▸ Task goal:
Gather every line in the entries below that contains the word "Alyssa". Case counts, so a line matches only when the letters are capitalized the same way.

[[ Source material, beginning ]]

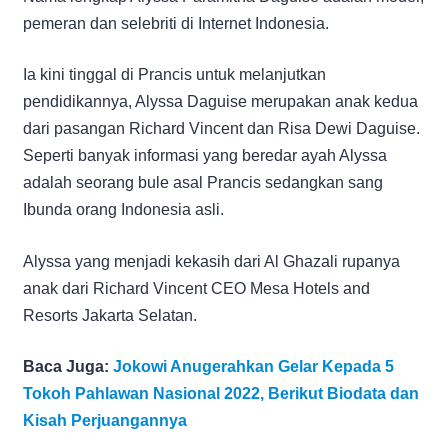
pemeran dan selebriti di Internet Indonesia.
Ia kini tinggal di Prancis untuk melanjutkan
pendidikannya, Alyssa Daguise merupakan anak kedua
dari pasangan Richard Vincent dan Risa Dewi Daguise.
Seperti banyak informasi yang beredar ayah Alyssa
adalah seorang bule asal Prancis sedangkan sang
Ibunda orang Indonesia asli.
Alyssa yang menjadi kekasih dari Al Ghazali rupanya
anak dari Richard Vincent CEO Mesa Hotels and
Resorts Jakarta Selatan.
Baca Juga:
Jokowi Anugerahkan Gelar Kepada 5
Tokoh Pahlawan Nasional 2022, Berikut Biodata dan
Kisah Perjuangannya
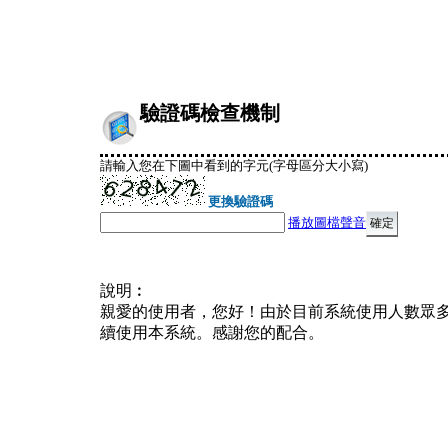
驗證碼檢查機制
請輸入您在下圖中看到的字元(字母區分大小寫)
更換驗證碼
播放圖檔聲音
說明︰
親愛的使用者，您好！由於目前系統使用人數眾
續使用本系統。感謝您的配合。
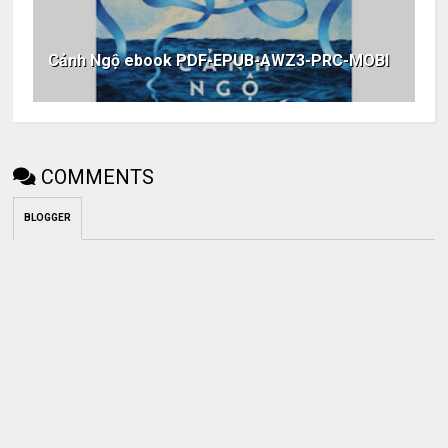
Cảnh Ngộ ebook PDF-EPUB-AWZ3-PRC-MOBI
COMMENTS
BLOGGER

[[ Source material, end ]]
[[ Source material, beginning ]]

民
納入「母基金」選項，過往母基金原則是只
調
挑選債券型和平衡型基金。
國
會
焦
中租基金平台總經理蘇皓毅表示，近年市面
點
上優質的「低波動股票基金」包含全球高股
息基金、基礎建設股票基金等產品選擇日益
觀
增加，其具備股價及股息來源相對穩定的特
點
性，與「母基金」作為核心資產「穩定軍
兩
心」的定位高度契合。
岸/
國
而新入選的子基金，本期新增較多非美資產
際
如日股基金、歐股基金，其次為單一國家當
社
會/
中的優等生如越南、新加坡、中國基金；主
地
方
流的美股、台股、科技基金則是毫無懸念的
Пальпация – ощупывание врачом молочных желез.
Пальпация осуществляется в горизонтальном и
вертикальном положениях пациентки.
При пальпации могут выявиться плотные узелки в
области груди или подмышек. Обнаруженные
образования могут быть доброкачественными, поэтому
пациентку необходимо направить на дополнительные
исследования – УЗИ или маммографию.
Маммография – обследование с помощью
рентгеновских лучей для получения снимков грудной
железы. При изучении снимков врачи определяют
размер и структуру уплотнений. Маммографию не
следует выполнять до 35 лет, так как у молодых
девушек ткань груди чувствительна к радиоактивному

[[ Source material, end ]]
[[ Source material, beginning ]]

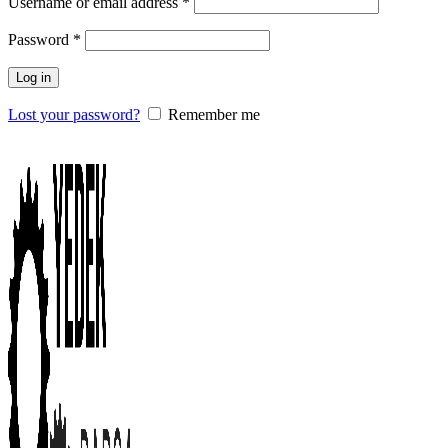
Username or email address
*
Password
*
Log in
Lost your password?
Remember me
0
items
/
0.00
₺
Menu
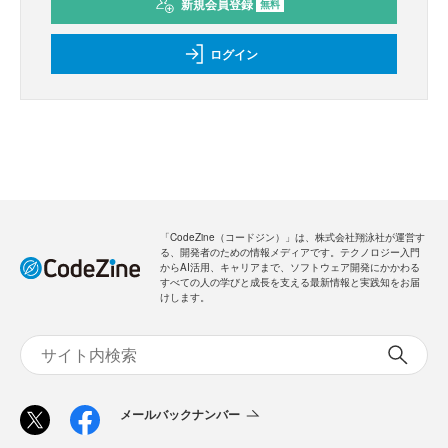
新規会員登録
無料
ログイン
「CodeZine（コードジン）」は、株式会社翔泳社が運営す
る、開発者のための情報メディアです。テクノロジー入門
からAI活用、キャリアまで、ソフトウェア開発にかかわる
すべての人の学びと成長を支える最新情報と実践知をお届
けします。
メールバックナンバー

[[ Source material, end ]]

▸ Result:
pendidikannya, Alyssa Daguise merupakan anak kedua
Seperti banyak informasi yang beredar ayah Alyssa
Alyssa yang menjadi kekasih dari Al Ghazali rupanya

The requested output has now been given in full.